WHAT THIS TASK INVOLVES: Your answer should consist only of the lines below from the one with "cx_px: 1023" through the one with "focal_mm: 61.6", copied exactly.
━━━━━ SOURCE DATA
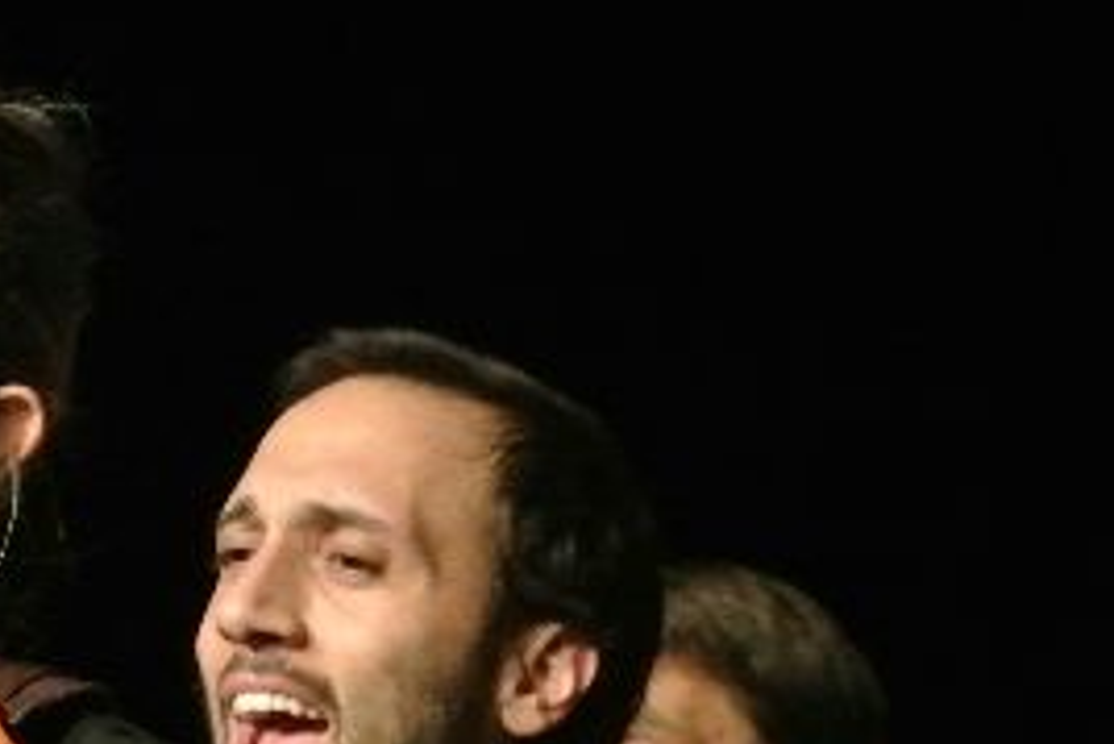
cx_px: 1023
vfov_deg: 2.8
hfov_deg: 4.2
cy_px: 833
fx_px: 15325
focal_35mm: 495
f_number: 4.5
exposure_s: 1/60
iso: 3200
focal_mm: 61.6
━━━━━━━━━━
━━━━━ SOURCE DATA
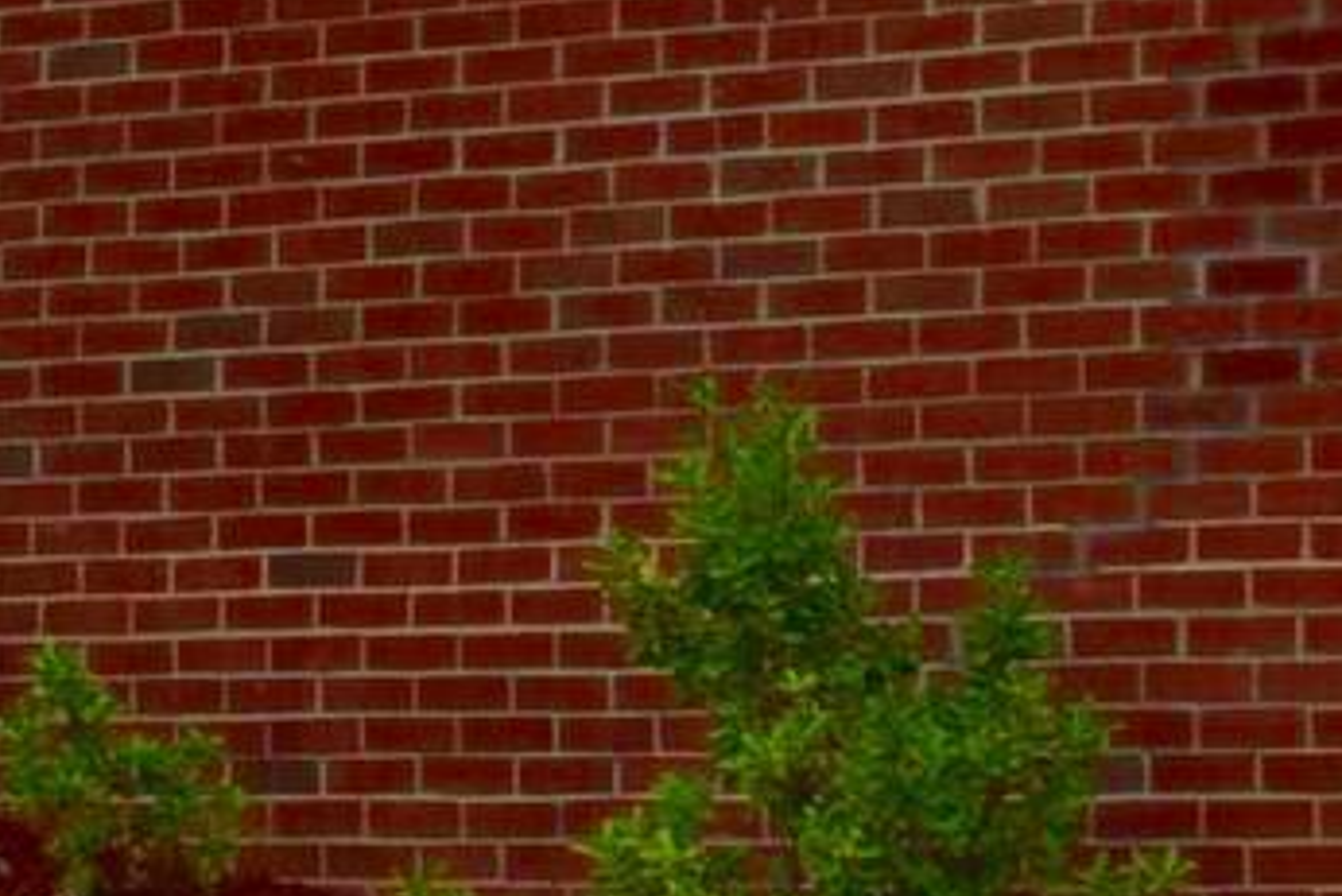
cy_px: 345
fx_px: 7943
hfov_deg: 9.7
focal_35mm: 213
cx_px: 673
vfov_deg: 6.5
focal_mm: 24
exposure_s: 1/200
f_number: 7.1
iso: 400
━━━━━━━━━━
RESULT OF THIS TASK:
cx_px: 1023
vfov_deg: 2.8
hfov_deg: 4.2
cy_px: 833
fx_px: 15325
focal_35mm: 495
f_number: 4.5
exposure_s: 1/60
iso: 3200
focal_mm: 61.6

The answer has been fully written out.